-------- EXCERPTED TEXT
In the era before New Haven Promise,which was founded in 2010, Scott Jones graduated from Hillhouse High School. Make that in 1984. Then he went to University of Connecticut in 1988, and from there to UConn’s Law School, which he finished in 1992.
He’s now a senior assistant attorney with the state public defenders office.
It took him nearly 20 years to repay his college loans.
His three daughters will have it easier, thanks to New Haven Promise.
One of Jones’ daughters is already having much of her tuition paid for through New Haven Promise as sophomore “scholar” at University of Connecticut. Another is at Hillhouse High School, on her way to becoming a Promise scholar as well.
His third daughter is 7 years old. If she follows her siblings’ footsteps, she can benefit from a large new pot of money that has just come to replenish New Haven’s unique scholarship-and-post-college support program.
Jones told that personal story Wednesday during a check-unveiling ceremony, also designed to jazz up kids in the audience to become Promise scholars, in the Hillhouse High auditorium.
----------------
## TASK DIRECTIONS
Rewrite the New Haven Promise passage above, starting at "Jones told that" and stopping after "Hillhouse High auditorium.", and swap "auditorium" for "gymnasium".
-------- PROVIDED MATERIAL
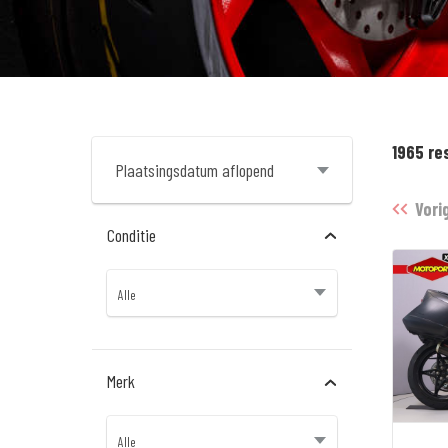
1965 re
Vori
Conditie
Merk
----------------
-------- PROVIDED MATERIAL
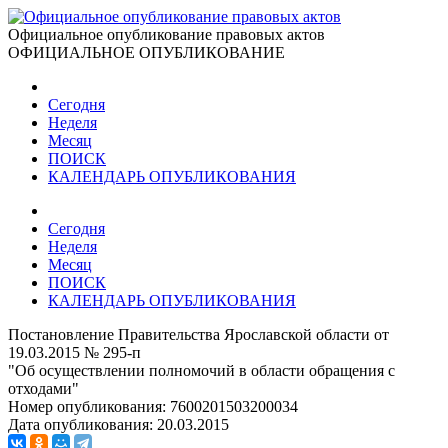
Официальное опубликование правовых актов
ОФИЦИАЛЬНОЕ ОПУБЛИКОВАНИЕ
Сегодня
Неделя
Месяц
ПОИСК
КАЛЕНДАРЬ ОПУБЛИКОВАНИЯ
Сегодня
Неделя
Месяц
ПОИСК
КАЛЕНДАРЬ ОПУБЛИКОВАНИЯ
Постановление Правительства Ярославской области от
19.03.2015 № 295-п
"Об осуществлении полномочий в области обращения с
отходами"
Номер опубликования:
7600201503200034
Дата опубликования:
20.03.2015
----------------
## ANSWER TO THIS TASK
Jones told that personal story Wednesday during a check-unveiling ceremony, also designed to jazz up kids in the audience to become Promise scholars, in the Hillhouse High gymnasium.